(Source records)
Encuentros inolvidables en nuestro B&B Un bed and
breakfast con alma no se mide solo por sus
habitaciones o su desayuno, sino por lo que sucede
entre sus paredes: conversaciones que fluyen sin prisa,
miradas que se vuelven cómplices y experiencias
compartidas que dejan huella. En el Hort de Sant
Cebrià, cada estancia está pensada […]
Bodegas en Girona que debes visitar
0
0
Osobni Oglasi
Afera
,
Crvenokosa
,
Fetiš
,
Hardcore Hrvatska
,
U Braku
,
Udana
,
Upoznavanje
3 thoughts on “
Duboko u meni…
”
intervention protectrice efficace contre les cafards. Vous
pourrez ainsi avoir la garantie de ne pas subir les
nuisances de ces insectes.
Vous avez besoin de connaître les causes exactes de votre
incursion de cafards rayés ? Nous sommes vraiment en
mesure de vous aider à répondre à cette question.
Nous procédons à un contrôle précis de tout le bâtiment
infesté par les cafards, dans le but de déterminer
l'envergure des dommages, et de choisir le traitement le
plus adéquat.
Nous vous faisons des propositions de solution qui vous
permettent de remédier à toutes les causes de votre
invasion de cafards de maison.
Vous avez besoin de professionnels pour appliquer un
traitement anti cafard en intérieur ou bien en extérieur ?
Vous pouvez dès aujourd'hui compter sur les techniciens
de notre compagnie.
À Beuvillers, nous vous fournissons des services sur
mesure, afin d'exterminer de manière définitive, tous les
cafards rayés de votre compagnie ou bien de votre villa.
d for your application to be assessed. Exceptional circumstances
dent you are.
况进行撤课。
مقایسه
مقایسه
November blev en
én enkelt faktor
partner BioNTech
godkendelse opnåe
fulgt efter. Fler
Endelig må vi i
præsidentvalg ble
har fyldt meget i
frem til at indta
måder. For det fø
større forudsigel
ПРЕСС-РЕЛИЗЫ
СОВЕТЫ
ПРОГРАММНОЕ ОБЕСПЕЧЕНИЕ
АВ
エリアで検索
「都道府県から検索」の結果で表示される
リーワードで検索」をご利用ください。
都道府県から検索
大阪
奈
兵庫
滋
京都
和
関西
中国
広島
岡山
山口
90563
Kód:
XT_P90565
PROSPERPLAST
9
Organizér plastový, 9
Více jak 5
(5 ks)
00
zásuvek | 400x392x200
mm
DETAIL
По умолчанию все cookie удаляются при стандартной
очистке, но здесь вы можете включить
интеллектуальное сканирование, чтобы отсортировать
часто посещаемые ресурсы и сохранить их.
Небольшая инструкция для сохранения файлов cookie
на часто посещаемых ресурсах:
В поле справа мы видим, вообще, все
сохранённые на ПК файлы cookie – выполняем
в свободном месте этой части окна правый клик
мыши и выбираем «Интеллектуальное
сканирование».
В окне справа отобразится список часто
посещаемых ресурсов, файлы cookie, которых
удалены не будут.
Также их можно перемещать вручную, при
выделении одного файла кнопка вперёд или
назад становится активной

• **Task goal**:
Copy the records exactly, keeping every word in place.

• **Solution to this exercise**:
Encuentros inolvidables en nuestro B&B Un bed and
breakfast con alma no se mide solo por sus
habitaciones o su desayuno, sino por lo que sucede
entre sus paredes: conversaciones que fluyen sin prisa,
miradas que se vuelven cómplices y experiencias
compartidas que dejan huella. En el Hort de Sant
Cebrià, cada estancia está pensada […]
Bodegas en Girona que debes visitar
0
0
Osobni Oglasi
Afera
,
Crvenokosa
,
Fetiš
,
Hardcore Hrvatska
,
U Braku
,
Udana
,
Upoznavanje
3 thoughts on “
Duboko u meni…
”
intervention protectrice efficace contre les cafards. Vous
pourrez ainsi avoir la garantie de ne pas subir les
nuisances de ces insectes.
Vous avez besoin de connaître les causes exactes de votre
incursion de cafards rayés ? Nous sommes vraiment en
mesure de vous aider à répondre à cette question.
Nous procédons à un contrôle précis de tout le bâtiment
infesté par les cafards, dans le but de déterminer
l'envergure des dommages, et de choisir le traitement le
plus adéquat.
Nous vous faisons des propositions de solution qui vous
permettent de remédier à toutes les causes de votre
invasion de cafards de maison.
Vous avez besoin de professionnels pour appliquer un
traitement anti cafard en intérieur ou bien en extérieur ?
Vous pouvez dès aujourd'hui compter sur les techniciens
de notre compagnie.
À Beuvillers, nous vous fournissons des services sur
mesure, afin d'exterminer de manière définitive, tous les
cafards rayés de votre compagnie ou bien de votre villa.
d for your application to be assessed. Exceptional circumstances
dent you are.
况进行撤课。
مقایسه
مقایسه
November blev en
én enkelt faktor
partner BioNTech
godkendelse opnåe
fulgt efter. Fler
Endelig må vi i
præsidentvalg ble
har fyldt meget i
frem til at indta
måder. For det fø
større forudsigel
ПРЕСС-РЕЛИЗЫ
СОВЕТЫ
ПРОГРАММНОЕ ОБЕСПЕЧЕНИЕ
АВ
エリアで検索
「都道府県から検索」の結果で表示される
リーワードで検索」をご利用ください。
都道府県から検索
大阪
奈
兵庫
滋
京都
和
関西
中国
広島
岡山
山口
90563
Kód:
XT_P90565
PROSPERPLAST
9
Organizér plastový, 9
Více jak 5
(5 ks)
00
zásuvek | 400x392x200
mm
DETAIL
По умолчанию все cookie удаляются при стандартной
очистке, но здесь вы можете включить
интеллектуальное сканирование, чтобы отсортировать
часто посещаемые ресурсы и сохранить их.
Небольшая инструкция для сохранения файлов cookie
на часто посещаемых ресурсах:
В поле справа мы видим, вообще, все
сохранённые на ПК файлы cookie – выполняем
в свободном месте этой части окна правый клик
мыши и выбираем «Интеллектуальное
сканирование».
В окне справа отобразится список часто
посещаемых ресурсов, файлы cookie, которых
удалены не будут.
Также их можно перемещать вручную, при
выделении одного файла кнопка вперёд или
назад становится активной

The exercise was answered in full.